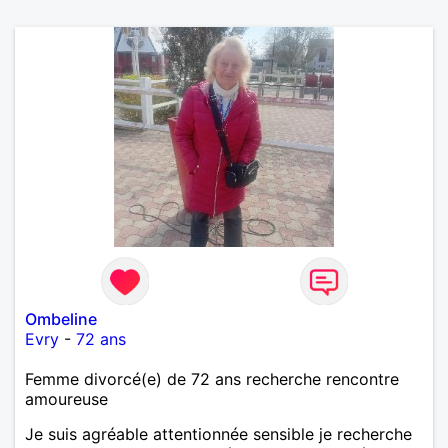
Ombeline
Evry
-
72 ans
Femme divorcé(e) de 72 ans recherche rencontre
amoureuse
Je suis agréable attentionnée sensible je recherche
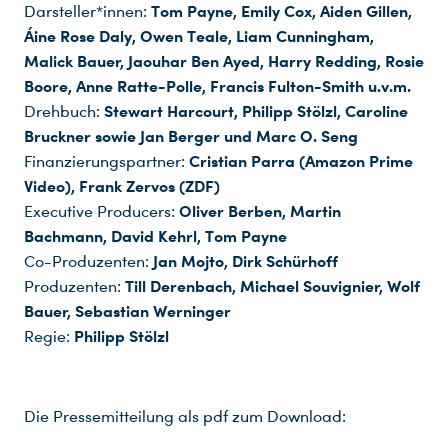
Tom Payne, Emily Cox, Aiden Gillen,
Darsteller*innen:
Áine Rose Daly, Owen Teale, Liam Cunningham,
Malick Bauer, Jaouhar Ben Ayed, Harry Redding, Rosie
Boore, Anne Ratte-Polle, Francis Fulton-Smith u.v.m.
Stewart Harcourt, Philipp Stölzl, Caroline
Drehbuch:
Bruckner sowie Jan Berger und Marc O. Seng
Cristian Parra (Amazon Prime
Finanzierungspartner:
Video), Frank Zervos (ZDF)
Oliver Berben, Martin
Executive Producers:
Bachmann, David Kehrl, Tom Payne
Jan Mojto, Dirk Schürhoff
Co-Produzenten:
Till Derenbach, Michael Souvignier, Wolf
Produzenten:
Bauer, Sebastian Werninger
Philipp Stölzl
Regie:
Die Pressemitteilung als pdf zum Download:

━━━━━━━━━━━━━━━━━━━━━━━━━━━━━━

§ Aim of the exercise: State the number of lines holding the word "Stölzl" in the listing. Add nothing else.

§ Answer box: 2